There will always be some compressed gas remaining in the cylinder and cylinder head spaces at the top of the stroke. The gas in this "dead space" will expand during the next induction stroke, and only after it has dropped below the supply gas pressure, more supply gas will flow into the cylinder. The ratio of the volume of the cylinder space with the piston fully withdrawn, to the dead space, is the "compression ratio" of the booster, also termed "boost ratio" in this context. Efficiency of the booster is related to the compression ratio, and gas will only be transferred while the pressure ratio between supply and discharge gas is less than the boost ratio, and delivery rate will drop as the inlet to delivery pressure ratio increases.

Delivery rate starts at very close to swept volume when there is no pressure difference, and drops steadily until there is no effective transfer when the pressure ratio reaches the maximum boost ratio.

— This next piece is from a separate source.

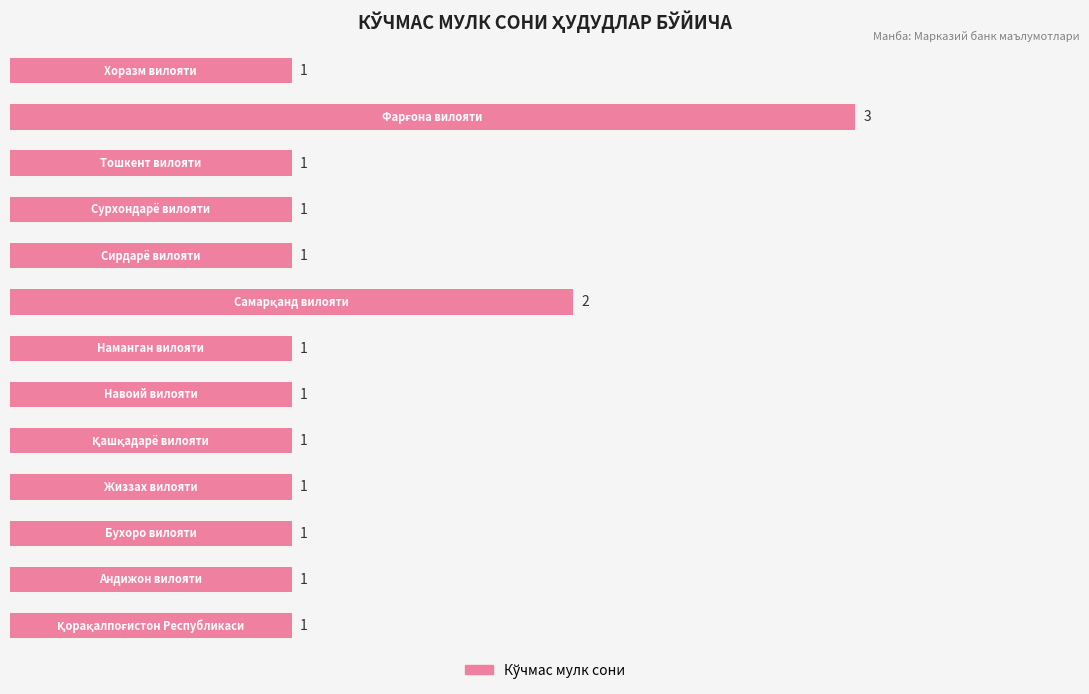

What is the greatest value displayed?

3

Compression of gas will cause a rise in temperature. The heat is mostly carried out by the compressed gas, but the booster components will also be heated by contact with the hot gas. Some boosters are cooled by water jackets or external fins to increase convectional cooling by the ambient air, but smaller models may have no special cooling facilities at all. Cooling arrangements will improve efficiency, but will cost more to manufacture.

Boosters to be used with oxygen must be made from oxygen-compatible materials, and use oxygen-compatible lubricants to avoid fire.

Power sources

Boosters may be driven by an electric motor, hydraulics, low or high pressure air or manually by a lever system. Those powered by compressed air are usually linear actuated systems, where a pneumatic cylinder directly drives the compression piston, often in a common housing, separated by a seal. A high pressure pneumatic drive arrangement may use the same pressure as the output pressure to drive the piston, and a low pressure drive will use a larger diameter piston to multiply the applied force.[1]

Manufacturers

Boosters are manufactured by Haskel, Draeger and others. Rugged and unsophisticated models (KN-3 and KN-4) were manufactured for the Soviet Armed Forces and surplus examples are now used by technical divers as they are relatively inexpensive and are supplied with a comprehensive spares and tool kit.[citation needed]

References

  1. 1.0 1.1 Improvised and Low Cost HP Gas Boosters, Airspeed Press, Warner, NH, 2002.